# Statistical analysis of the longitudinal velocity profile of a turbulent jet

In this Jupyter Notebook, we shall analyze hot wire measurements of the velocity of a turbulent jet made in a wind tunnel at ENS de Lyon, by Christophe Baudet and Antoine Naert. A Jupyter notebook can contain the data analysis code (here written in Python), the figures and comments (using the [Markdown](https://daringfireball.net/projects/markdown/syntax) syntax). It can be version-controlled using `git`.

First, we import the modules we will need:
- `numpy` defines the array data structure and many tools to work with arrays. We shall use in particular the `numpy.statistics` submodule.
- `matplotlib` is the core module for making plots with Python. The best way to use `matplotlib` is to use the object-oriented API; for our need the central object is the [`matplotlib.pyplot.axes` object](https://matplotlib.org/api/_as_gen/matplotlib.pyplot.axes.html#matplotlib.pyplot.axes). There is also an imperative style API which should look familiar to Matlab users.
- `scipy` (optional) contains more advanced tools for scientific computing.

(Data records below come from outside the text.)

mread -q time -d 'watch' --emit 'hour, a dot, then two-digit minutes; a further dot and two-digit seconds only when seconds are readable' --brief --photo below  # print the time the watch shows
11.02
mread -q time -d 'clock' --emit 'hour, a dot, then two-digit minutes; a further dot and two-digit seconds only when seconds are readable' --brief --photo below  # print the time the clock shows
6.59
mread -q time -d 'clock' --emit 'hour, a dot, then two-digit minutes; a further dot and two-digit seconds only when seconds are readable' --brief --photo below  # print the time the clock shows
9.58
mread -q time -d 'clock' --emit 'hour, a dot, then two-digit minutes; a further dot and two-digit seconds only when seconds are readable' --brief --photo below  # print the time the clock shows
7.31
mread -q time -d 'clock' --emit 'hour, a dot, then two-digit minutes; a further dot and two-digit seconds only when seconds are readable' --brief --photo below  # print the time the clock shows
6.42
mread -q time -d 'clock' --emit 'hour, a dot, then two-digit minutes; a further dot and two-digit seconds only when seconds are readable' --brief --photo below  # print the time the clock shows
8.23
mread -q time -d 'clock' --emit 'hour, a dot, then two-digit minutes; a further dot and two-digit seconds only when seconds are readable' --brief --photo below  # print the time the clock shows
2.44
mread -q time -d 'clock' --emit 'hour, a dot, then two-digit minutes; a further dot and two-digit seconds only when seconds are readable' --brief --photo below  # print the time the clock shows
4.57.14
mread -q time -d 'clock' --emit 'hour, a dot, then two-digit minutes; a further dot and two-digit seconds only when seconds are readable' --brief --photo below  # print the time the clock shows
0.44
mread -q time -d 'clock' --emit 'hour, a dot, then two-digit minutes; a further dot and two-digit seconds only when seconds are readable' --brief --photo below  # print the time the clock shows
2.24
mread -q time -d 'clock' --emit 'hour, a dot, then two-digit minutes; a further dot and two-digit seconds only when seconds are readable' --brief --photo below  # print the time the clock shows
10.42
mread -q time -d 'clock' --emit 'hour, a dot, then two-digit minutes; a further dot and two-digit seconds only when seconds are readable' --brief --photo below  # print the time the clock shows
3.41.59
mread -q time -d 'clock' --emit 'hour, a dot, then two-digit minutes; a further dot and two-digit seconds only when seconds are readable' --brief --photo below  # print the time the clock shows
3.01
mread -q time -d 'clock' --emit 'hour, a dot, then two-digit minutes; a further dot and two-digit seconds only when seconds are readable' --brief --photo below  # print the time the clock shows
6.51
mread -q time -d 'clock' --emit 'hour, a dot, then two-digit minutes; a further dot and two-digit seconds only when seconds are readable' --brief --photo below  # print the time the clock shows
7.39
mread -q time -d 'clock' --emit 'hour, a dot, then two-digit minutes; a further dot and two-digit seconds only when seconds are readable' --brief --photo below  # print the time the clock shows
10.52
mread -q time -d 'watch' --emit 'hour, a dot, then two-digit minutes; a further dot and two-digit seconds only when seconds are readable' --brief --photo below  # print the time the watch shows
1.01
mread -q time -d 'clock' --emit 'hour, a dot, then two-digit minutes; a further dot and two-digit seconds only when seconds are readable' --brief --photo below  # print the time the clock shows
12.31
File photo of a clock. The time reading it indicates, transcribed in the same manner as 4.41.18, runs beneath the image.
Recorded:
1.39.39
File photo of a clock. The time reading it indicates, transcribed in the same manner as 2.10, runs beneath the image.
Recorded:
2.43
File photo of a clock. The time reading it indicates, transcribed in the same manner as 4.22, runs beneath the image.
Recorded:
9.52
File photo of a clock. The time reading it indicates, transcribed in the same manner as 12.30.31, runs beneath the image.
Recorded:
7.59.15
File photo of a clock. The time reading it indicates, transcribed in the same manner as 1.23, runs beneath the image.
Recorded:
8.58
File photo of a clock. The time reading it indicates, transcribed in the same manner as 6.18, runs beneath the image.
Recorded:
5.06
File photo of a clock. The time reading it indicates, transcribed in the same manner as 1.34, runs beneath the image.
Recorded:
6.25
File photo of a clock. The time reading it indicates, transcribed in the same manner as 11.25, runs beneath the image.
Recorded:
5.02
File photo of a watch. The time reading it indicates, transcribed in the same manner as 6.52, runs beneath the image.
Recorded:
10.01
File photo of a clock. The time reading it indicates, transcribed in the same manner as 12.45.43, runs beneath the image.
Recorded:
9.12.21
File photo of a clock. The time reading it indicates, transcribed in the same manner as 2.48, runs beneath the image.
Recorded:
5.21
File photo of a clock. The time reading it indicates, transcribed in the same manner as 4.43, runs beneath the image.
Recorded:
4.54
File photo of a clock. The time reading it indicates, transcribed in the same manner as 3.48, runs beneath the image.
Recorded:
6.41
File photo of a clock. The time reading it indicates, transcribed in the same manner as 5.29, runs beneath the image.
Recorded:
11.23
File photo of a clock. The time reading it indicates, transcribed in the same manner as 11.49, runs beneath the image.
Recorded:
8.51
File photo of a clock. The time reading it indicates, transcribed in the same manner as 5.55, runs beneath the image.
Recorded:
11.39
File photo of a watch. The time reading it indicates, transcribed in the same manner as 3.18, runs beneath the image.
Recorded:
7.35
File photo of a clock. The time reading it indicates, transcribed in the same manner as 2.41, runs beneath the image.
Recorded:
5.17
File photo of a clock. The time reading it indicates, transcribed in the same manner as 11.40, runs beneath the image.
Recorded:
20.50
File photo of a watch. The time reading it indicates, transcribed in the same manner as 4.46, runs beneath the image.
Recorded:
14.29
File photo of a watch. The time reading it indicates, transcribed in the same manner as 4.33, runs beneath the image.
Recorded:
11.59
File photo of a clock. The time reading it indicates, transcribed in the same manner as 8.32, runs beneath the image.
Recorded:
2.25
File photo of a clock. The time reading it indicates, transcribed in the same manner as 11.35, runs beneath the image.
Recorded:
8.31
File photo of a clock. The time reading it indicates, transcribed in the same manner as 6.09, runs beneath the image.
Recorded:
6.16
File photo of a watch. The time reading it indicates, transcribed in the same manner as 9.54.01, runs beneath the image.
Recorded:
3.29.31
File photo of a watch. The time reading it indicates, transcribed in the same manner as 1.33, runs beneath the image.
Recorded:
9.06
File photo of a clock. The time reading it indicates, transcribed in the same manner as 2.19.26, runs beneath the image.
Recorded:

We are only importing the submodule dedicated to signal processing.

In [None]:
import numpy as np
import matplotlib.pyplot as plt
%matplotlib inline
import scipy.signal

You can find help with Python or the different libraries here:
- https://docs.python.org/3/
- https://docs.scipy.org/doc/numpy/reference/index.html
- https://matplotlib.org/api/pyplot_summary.html
- https://docs.scipy.org/doc/scipy/reference/signal.html

## Preamble: reading the data

Let us first get the data; since it is not too big we can afford keeping everything in memory.
We use a single file (using the HDF5 file format) containing 100 independent measurements of velocity $u(t)$ (in $m.s^{-1}$) at 2^20 instants, with a frequency of 23 kHz. The file also contains the sampling times and useful metadata, such as the sampling frequency and the viscosity of air. We read all this information from the file and store it in several variables in RAM.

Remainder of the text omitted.